- Education: Tulane University
- Known for: Health policy and economics research, Global Burden of Disease, health and economic development
- Scientific career
- Fields: Health policy, health economics, public health
- Workplaces: Kristiania University College; Tulane University

= Adnan Kisa =

Norwegian academic in health policy and economics

Adnan Kisa is an academic specializing in health policy, health economics, and public health. He is a professor of health policy and economics at Kristiania University College in Oslo, Norway, and Tulane University in New Orleans, United States.

== Education ==
Kisa received his PhD in Health Policy and Economics from the Tulane University School of Public Health and Tropical Medicine.

== Career ==
Kisa has held academic and administrative positions at Kristiania University of Applied Sciences and Tulane University. His research has focused on economic evaluation, global health policy, and health system performance.
He has contributed to collaborative international studies, including the Global Burden of Disease initiative and projects conducted with the World Health Organization (WHO), such as the Innovative Care for Chronic Conditions and Adherence to Long-Term Therapies reports.
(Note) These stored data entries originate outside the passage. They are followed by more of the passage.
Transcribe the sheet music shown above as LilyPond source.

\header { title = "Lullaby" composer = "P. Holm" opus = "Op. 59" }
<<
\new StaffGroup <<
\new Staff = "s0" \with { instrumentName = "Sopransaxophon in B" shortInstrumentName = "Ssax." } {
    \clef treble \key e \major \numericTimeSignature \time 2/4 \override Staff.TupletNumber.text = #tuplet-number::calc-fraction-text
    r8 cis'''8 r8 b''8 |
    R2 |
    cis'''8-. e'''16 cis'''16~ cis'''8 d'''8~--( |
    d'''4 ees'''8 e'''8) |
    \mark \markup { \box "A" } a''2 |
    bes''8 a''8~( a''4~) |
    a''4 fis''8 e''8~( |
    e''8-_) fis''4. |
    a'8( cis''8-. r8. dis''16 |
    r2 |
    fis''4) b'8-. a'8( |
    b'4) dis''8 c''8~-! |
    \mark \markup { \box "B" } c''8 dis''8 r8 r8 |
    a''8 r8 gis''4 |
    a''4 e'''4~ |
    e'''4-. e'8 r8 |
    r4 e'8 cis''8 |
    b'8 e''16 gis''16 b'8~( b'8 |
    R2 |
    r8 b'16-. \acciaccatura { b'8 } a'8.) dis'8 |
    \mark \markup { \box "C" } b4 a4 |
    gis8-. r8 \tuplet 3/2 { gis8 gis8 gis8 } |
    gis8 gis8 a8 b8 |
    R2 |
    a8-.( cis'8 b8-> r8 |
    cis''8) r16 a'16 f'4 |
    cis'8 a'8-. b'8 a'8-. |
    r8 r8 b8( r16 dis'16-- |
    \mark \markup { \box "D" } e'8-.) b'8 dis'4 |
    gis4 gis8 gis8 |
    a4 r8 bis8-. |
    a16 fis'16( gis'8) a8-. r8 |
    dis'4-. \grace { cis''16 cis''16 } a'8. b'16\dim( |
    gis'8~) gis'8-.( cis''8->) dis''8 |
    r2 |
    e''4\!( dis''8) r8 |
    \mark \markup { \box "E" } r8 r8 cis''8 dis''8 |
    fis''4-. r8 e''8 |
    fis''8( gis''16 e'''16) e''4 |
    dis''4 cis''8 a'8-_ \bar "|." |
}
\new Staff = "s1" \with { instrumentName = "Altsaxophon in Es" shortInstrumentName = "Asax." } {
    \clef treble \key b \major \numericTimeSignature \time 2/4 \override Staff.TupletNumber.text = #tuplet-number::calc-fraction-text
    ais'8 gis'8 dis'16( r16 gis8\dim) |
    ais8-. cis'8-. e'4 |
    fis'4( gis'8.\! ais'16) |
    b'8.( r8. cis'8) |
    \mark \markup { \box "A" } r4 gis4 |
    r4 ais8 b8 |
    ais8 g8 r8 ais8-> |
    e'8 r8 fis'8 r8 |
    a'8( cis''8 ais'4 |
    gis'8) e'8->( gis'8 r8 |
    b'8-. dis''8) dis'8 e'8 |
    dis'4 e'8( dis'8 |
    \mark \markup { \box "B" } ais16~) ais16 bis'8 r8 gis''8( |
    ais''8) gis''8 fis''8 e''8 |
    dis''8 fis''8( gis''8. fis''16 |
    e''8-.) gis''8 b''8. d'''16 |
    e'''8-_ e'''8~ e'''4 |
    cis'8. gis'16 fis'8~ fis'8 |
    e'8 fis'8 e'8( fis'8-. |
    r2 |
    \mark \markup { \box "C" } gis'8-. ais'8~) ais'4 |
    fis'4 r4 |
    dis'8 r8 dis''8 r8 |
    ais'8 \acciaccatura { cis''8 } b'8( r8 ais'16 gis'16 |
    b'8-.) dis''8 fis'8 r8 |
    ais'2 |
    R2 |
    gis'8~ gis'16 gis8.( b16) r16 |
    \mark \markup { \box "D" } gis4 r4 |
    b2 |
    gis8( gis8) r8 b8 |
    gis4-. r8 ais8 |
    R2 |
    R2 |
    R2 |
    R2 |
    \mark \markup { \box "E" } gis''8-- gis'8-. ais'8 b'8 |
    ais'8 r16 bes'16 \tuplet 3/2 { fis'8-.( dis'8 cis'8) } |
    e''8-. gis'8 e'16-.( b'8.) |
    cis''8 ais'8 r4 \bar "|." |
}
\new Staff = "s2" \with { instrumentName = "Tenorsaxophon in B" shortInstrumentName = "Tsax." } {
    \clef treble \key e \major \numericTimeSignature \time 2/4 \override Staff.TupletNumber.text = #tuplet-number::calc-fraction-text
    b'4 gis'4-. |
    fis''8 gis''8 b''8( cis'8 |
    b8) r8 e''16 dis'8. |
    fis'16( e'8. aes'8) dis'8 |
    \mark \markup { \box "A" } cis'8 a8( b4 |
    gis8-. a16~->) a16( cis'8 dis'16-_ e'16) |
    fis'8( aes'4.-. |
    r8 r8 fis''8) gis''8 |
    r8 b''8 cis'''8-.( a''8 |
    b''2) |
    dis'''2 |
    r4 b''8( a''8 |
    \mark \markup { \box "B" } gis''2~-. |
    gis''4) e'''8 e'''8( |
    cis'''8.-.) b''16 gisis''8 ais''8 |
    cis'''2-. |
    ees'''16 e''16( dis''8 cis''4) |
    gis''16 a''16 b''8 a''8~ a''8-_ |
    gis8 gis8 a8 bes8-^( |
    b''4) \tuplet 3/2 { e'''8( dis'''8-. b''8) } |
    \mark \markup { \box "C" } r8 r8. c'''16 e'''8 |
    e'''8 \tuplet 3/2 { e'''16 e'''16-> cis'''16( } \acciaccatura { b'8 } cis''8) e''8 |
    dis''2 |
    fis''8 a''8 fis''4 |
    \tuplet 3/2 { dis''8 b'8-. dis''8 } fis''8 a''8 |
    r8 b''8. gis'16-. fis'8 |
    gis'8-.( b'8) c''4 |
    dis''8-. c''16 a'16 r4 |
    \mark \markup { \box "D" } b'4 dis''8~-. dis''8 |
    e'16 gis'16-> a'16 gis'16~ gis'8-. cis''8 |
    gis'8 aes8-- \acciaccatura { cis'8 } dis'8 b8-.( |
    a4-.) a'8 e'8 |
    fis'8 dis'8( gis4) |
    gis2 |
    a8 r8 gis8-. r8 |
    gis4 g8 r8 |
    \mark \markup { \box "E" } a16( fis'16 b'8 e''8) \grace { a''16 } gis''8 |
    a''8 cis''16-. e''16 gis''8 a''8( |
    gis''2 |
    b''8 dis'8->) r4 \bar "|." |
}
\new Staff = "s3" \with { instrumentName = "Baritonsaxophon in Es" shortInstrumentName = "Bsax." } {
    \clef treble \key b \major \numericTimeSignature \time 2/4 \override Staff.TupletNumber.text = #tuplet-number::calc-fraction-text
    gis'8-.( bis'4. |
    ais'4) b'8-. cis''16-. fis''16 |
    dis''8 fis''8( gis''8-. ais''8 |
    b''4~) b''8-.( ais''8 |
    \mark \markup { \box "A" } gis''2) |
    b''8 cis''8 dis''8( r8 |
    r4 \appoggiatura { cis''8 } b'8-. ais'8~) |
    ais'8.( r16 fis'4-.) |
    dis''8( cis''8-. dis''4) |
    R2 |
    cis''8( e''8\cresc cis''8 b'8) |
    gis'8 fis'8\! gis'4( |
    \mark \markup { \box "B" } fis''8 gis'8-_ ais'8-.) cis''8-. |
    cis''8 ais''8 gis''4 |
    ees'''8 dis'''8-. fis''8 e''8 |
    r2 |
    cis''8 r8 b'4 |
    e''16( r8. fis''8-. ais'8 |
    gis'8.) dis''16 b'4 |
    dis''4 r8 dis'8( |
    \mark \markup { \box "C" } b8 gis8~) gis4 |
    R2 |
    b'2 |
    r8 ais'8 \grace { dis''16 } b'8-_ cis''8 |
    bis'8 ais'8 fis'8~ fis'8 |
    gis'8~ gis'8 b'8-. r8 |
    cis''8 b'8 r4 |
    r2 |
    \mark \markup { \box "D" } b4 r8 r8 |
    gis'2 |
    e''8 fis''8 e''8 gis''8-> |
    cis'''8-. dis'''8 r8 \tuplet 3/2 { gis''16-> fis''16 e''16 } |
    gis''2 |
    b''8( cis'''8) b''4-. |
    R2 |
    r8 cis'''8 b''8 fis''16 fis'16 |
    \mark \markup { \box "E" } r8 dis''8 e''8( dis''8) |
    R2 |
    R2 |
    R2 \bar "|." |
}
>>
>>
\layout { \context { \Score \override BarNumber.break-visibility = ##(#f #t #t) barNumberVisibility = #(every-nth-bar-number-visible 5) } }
Kisa has also led research projects on public health communication, leadership in health crises, and health economics. His work has been cited in peer-reviewed journals addressing global health, policy analysis, and cost-effectiveness of healthcare interventions.

== Publications ==
Kisa has co-authored numerous articles and reports on topics related to health systems, global health policy, and public health communication. Selected works include:

- Kisa, Adnan (2025). "Structural racism as a fundamental cause of health inequities: a scoping review"
- Kisa, Adnan (2025). "Health conspiracy theories: a scoping review of drivers, impacts, and countermeasures"
- Mohamed Nour, Magde (2024). "Political Leaders' Communication Strategies during COVID-19 in Highly Infected Countries: A Scoping Review"
- Adherence to Long-Term Therapies: Evidence for Action. World Health Organization. (2003).
- Innovative Care for Chronic Conditions: Building Blocks for Action. World Health Organization. (2002).

== Recognition ==
Kisa is included in Stanford University and Elsevier’s “World's Top 2% Most-Cited Scientists” list, which identifies researchers across all disciplines based on standardized citation metrics.